Andy Murray: What shape is he in after Australian Open win?

Andy Murray odds, Australian Open, tennis

Andy Murray came through a five-set, four hour 49-minute epic against 13th seed Matteo Berrettini in the first round of the Australian Open.

It was the 35-year-old’s first win over a top-20 player at a grand slam since his hip problems began in 2017.

Here we look at how his fitness has improved and the latest Andy Murray odds ahead of the second round.


The two-time Wimbledon champion, who underwent hip resurfacing surgery in 2019, admitted late last year he had allowed his famously stringent standards regarding his physical condition to slide.

The Scot had been suffering with cramping and was also unhappy with aspects of his game, but he addressed both during a period training with coaches Ivan Lendl and Mark Hilton and physio Phil Hayward in the United States during pre-season.


In a three-week boot camp in Florida, Murray practised every day as well as building his fitness.

He revealed: “I put a lot of work in on the court. I did a lot of cardio work on the bike and on the versaclimber.  I was totally focused on my training and on my tennis, the things I needed to do to get better.

“It’s something that I’ll definitely look to do at times during the rest of this year to make sure I dedicate enough time to the hard work and improving my game.”


The results are clear to see. Against Berrettini, Murray seemed to be moving better than at any time during the last four years, certainly as he took the first two sets.

And as the match wore on he was still zipping along the baseline, retrieving drop shots and at one point diving at the net for a volley, proving that the rigorous fitness programme is paying off. Not bad for a guy with a metal hip!


Italian Berrettini was probably the better player over the final three sets but that is when Murray had to dig in.
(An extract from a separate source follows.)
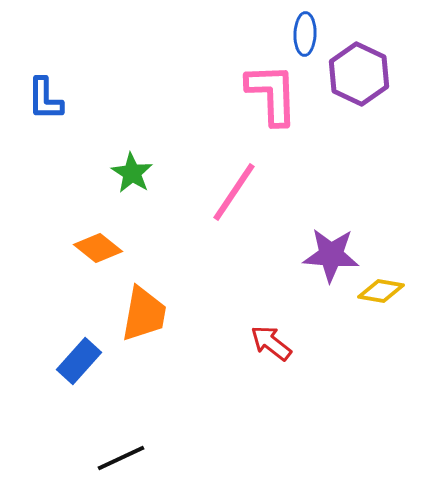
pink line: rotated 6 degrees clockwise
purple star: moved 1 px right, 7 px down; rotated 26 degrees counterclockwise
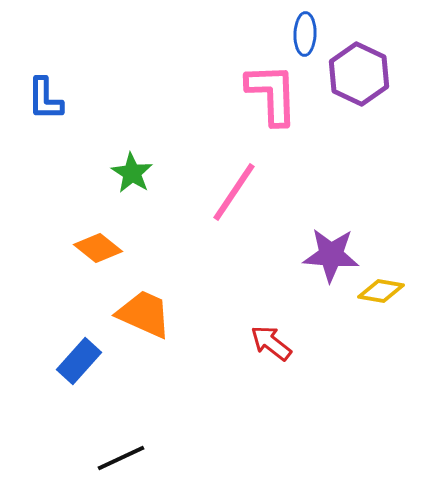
orange trapezoid: rotated 76 degrees counterclockwise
Having come through five sets, including two tie-breaks (the second a first-to-10 match tie-break) Murray showed he can match the stamina of the top players.

His level dipped slightly in the third but at the end he was still able to race into a 5-0 lead in the deciding tie-break.
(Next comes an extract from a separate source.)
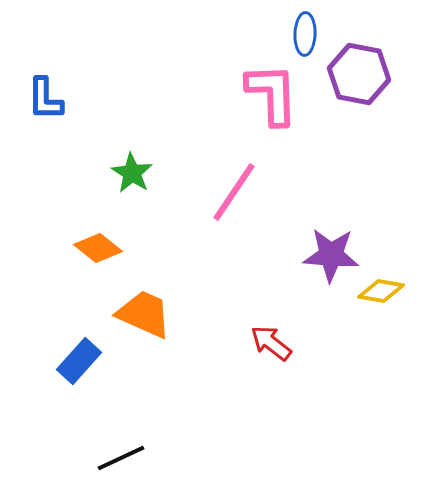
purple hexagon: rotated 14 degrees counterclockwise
Never in any doubt. Murray’s appetite for a battle is as strong as it was in his heyday and which saw him reach world number one in 2016.
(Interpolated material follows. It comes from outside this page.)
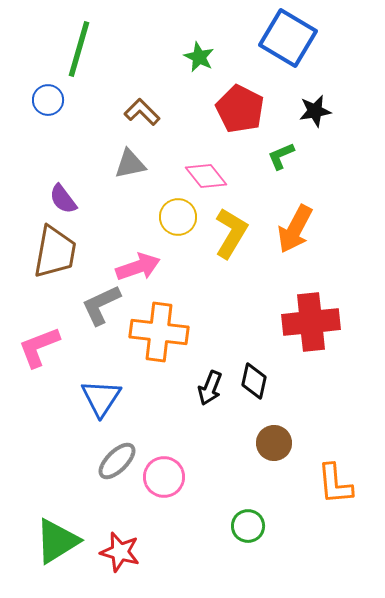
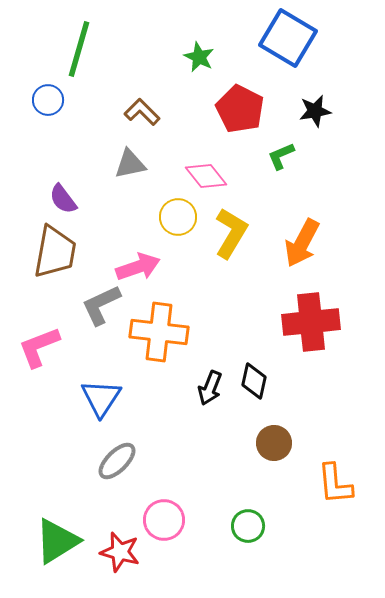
orange arrow: moved 7 px right, 14 px down
pink circle: moved 43 px down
He saved a match point against Berrettini and fed off the crowd with fist pumps galore as he rolled back the years in Melbourne.

It was for days like this that Murray went under the surgeon’s knife rather than admit defeat and retire.

What comes next?

It may be too soon to start dreaming of another grand slam title but Murray is now 50/1 in the men’s Australian Open winner odds, having been 100/1 before the draw was made.

In the second round, Murray faces Australia’s Thanasi Kokkinakis and has again been priced up as the underdog at 5/4.

While Murray was fighting his way past Berrettini under the roof on Rod Laver Arena, Kokkinakis was being frustrated by the vagaries of Melbourne weather.

Extreme heat and storms caused delays on Tuesday and play was called off with Kokkinakis just five points away from victory over Fabio Fognini. He then had to wait around through more rain delays on Wednesday before finally finishing off a 6-1 6-2 6-2 victory.

Kokkinakis is ranked down at 159, but he has beaten six top-20 players in his career, including Roger Federer in Miami and Andrey Rublev last week in his home city of Adelaide.

His only previous meeting with Murray came in the Davis Cup in 2015, when the Australian won just six games in three sets.